A bunch of kids took tests to succeed in life. These tests were lost and now the parents of those kids are very angry because, as their progeny might say, "a risible misprision" has occurred.

As the City Room has it:

Some 60 tests for the city's Gifted and Talented programs, taken by pre-kindergartners and kindergartners at Public School 9 on the Upper West Side, went missing, angering parents who are concerned that they will not get the scores in time to visit the programs for which their children qualify.

Angry parents have issued bromides excoriating the malfeasance of the Department of Education. They are, correctly, upset for if their children are doomed to remain amongst the hoi polloi of the Upper West Side, they'll no doubt begin a knotty and untoward path from P.S. 9 straight to Hunter or even perhaps CUNY. The horror! The horror!

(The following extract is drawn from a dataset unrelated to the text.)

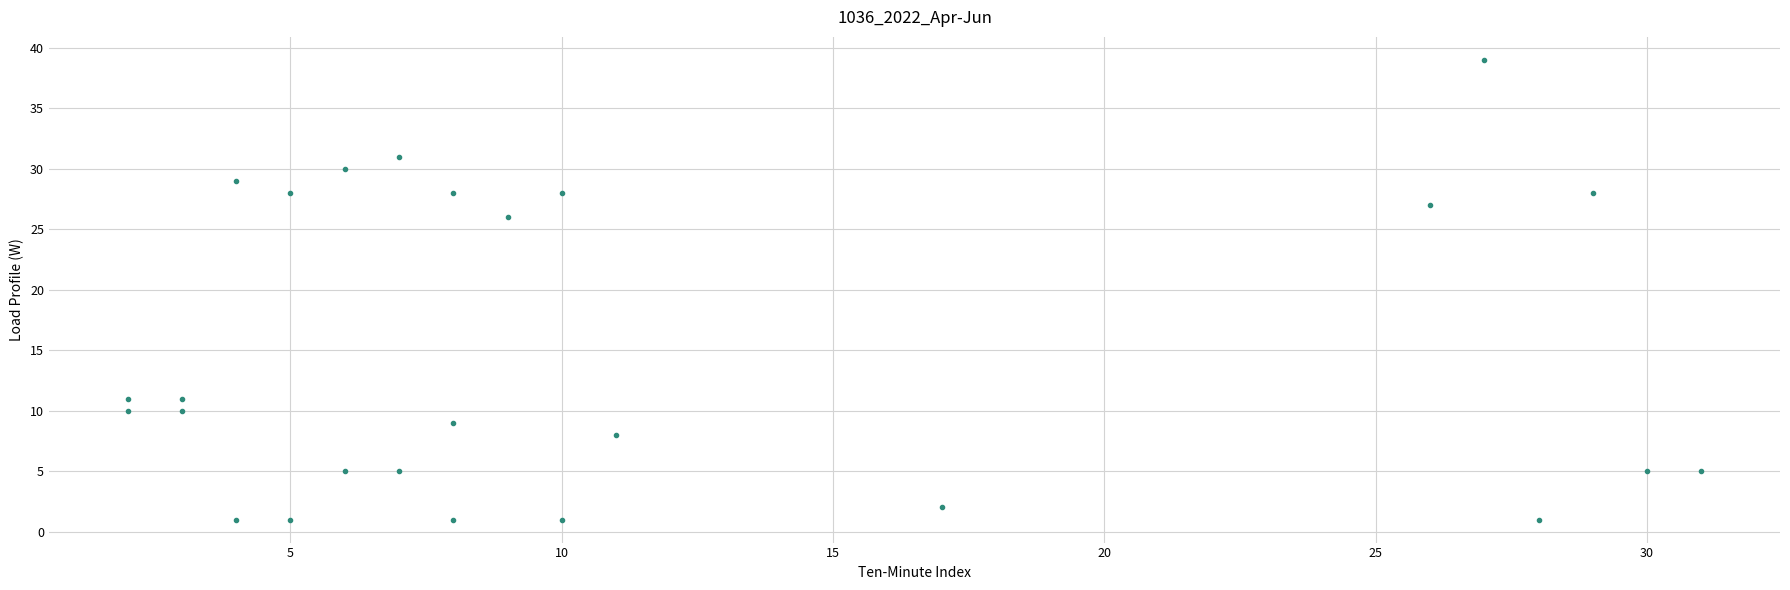

What is the range of Y values (max minus min)?

38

One parent, Joseph Clancy, bitched, "Our kids are four years old, and one thing we know is that our kids, who lose things all the time, did not lose these results." Hmm, such observational wit. It must be genetic. And this brings us to our final point. Not quoted, but certainly existent: Parents who know their kids aren't that talented or that gifted. Right now, they're breathing a huge sigh of relief that the proof of their child's meanness will remain, hopefully, forever lost. Thus allowing them to operate with plausible deniability that their babies are geniuses for the rest of their lives. Because, really, that's what child-rearing is all about anyway.